After spending a long weekend in Kentucky, I thought it best to avoid getting on the scales this morning. I did my regular two-mile jaunt before breakfast and will need to do two more before dinner in order to offset the weekend eating spree.
I spent last Saturday morning cleaning and cutting and chopping vegetables for a salad while my husband, a city boy by birth, shucked 50 ears of corn. Ours was a small contribution, a mere drop in the bucket, compared to all the prep work everyone else did for the big gathering. There was barbecued pork and chicken and beans. Cole slaw and potato salad. Cakes and pies and candy. And papaws.

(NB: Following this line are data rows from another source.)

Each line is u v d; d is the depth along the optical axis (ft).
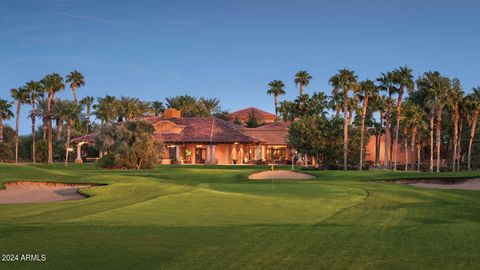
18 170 124.57
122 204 65.26
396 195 88.28
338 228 44.96
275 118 362.74
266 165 221.05
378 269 29.96
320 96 274.77
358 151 212.64
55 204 66.13
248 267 30.09
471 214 66.18
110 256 32.07
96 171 153.48
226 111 378.32
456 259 32.30
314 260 32.01
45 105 305.94
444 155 297.94
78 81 372.79
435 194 91.91
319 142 208.64
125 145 173.58
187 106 360.69
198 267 29.89
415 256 33.14
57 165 206.80
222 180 127.95
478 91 247.09
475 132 269.85
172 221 50.24
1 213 56.75
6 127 323.57
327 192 89.51
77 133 304.91
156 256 32.32
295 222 52.54
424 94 256.52
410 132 260.21
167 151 244.63
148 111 363.15
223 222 50.34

An old family friend brought two boxes of papaws he’d gathered from his own trees. They look like small mangoes and taste like…papaws. A member of the custard apple family, the taste and texture of a papaw is sort of like that of a banana — but not really. The papaw, like the plantains I wrote about last week, is best at its ugliest. Though it starts out green and gradually turns yellow, it is sweetest and has the best texture (like custard) when it becomes wrinkled and black.

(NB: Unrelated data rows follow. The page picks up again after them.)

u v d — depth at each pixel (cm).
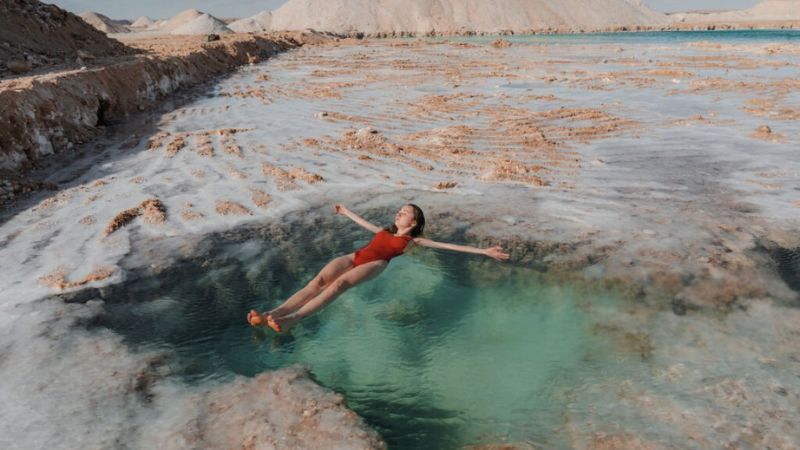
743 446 311
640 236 608
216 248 600
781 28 10788
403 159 931
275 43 3844
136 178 828
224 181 815
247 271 551
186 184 802
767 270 525
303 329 449
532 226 645
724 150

The papaw’s closest cousin is the cherimoya. A few years back when we were traveling in Ecuador our bus stopped at a roadside stand where local farmers were selling huge baskets of cherimoya, a green, pimply fruit that is native to southern Ecuador and northern Peru. The fruits were so ripe and ready to eat that we broke them apart with our hands. The flesh was as white as cotton with plump black seeds and a unique flavor — a little peach, strawberry, banana, pear? It was hard to describe. When asked what a cherimoya tastes like, an Ecuadorian will say: like a cherimoya. Think about it…if you’re asked what a strawberry tastes like, what do you say? Like a strawberry. It really doesn’t taste like anything else. So a cherimoya is a cherimoya; a papaw is a papaw. I’ve bought cherimoya in the US but they are either green and hard or black and rotten. This fruit doesn’t seem to get better with age like a plantain or a papaw.

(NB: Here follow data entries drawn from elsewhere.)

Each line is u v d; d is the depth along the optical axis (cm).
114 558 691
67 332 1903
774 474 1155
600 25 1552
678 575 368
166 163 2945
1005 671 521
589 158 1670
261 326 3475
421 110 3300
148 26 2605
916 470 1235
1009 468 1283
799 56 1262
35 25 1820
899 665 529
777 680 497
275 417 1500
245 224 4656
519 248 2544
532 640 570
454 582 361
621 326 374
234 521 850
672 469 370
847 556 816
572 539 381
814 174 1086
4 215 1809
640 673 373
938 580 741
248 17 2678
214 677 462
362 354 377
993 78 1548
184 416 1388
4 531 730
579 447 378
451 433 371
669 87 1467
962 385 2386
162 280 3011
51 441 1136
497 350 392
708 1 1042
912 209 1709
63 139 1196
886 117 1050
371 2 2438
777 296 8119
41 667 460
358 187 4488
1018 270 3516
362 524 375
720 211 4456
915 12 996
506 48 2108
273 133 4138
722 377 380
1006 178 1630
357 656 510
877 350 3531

The weekend gathering was a celebration of my brother’s birthday and the papaws were a gift. Like the homemade fried apple pies, the chocolate fudge with hickory nuts, and Helen Abner’s peanut butter rolls, which are famous in these parts. Years ago, my mom made blackberry jam cake during the holidays and she liked to add hickory nuts to the batter. We’d gather hickory nuts in the woods and I’d crack them with a hammer on the living room hearth. The shell was extremely hard to crack and the nut kernels had to be picked out with a hairpin. There’s a reason why hickory nuts are primarily eaten by squirrels!
I did enjoy the hickory nuts in the chocolate fudge, but I watched helpless as the last of Helen’s peanut butter rolls slipped away just out of arm’s reach. I wasn’t quick enough. There were, however, two boxes of fried apple pies.
Today I searched through my cookbooks for the spiral-bound copies of Kentucky recipes collected over the years by various groups and organizations. I found recipes for the old favorites, from chicken and dumplings to pinto beans to blackberry cobbler, but I was also amused by some of the other “Kentucky” recipes women across the state had submitted to the local cookbooks: Spanish noodles, Madge’s Philadelphia Potatoes, Chow Mein, Chop Suey, and Crepe Suzette. There was also lasagna, Cornish hens with orange sauce, and a dish called Emma Lou’s Southern Style Spaghetti, which was made with bacon, onions, peppers, kidney beans, mushrooms, ground beef, and tomatoes…not the traditional Italian version, perhaps, but it sounds like it’s worth a try.
The first “exotic” recipe I ever attempted came from the Ladies Home Journal. I was in college and the dish was called Polynesian Sweet and Sour Pork. It was a simple sweet and sour recipe, but, as I recall, it had a mound of shredded wheat on top! The next challenge was a blender version of “authentic” Italian tomato sauce. And then I decided to roast a duck. We were living on campus in a tiny apartment at that time and none of the local stores sold ducks. So I asked the A&P store to order one. I was trying to learn to cook French and wanted to make Duck a l’Orange from a new cookbook. But the store couldn’t order just one duck from the supplier; they had to buy at least six. Every time I went to the A&P store during the next couple of weeks someone in the meat department would remind me of this fact and ask if I planned to buy the other ducks. Needless to say, that year I learned to roast an exceptional duck!
I’ve eaten a lot of stuff from a lot of different places, so not much seems exotic anymore, but I still like to experiment and still enjoy it all — regular chow made from plain old meat and potatoes, as well as those tasty mystery morsels with hard-to-pronounce names. It’s all good!